Exercise details
How many lines in the material below contain the string "author"? Case matters. Reply with the number only.

########

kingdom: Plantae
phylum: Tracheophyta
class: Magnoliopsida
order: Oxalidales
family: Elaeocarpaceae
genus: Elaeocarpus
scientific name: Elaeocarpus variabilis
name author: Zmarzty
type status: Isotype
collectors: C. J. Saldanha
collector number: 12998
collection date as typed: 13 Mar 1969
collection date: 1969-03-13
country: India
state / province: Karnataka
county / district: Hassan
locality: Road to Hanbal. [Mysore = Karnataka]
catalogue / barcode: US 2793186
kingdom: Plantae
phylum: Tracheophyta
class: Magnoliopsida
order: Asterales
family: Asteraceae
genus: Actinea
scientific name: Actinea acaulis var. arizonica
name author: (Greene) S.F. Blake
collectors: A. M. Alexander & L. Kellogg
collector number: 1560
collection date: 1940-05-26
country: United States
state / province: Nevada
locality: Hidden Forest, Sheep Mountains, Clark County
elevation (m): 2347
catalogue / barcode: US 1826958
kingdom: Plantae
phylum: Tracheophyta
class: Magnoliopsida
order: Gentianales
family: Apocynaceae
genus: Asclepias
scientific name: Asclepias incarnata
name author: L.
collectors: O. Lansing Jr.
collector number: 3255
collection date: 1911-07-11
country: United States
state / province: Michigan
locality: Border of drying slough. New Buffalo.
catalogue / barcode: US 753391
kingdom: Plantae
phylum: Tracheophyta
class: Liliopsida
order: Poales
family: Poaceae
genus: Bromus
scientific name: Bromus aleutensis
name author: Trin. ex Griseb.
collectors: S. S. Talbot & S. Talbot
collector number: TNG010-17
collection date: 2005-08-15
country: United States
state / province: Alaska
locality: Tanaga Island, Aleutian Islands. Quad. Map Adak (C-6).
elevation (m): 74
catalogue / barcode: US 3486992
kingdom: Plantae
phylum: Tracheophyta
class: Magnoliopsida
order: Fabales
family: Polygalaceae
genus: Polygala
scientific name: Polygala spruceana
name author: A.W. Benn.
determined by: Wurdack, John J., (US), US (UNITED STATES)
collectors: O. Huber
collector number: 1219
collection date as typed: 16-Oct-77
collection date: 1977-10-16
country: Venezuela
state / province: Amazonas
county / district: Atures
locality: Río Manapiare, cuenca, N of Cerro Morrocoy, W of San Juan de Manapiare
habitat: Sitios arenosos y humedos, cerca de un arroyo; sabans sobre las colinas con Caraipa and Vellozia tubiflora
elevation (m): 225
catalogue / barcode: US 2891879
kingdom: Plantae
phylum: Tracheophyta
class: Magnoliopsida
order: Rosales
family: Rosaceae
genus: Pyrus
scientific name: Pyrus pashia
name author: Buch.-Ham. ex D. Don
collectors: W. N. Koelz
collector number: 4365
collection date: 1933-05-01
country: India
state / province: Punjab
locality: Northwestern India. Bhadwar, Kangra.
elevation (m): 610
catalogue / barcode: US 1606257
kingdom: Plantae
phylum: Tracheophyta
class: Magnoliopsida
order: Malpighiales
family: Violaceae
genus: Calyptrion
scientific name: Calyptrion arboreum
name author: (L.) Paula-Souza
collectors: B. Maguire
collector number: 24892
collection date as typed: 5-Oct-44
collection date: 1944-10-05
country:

########

Final answer
7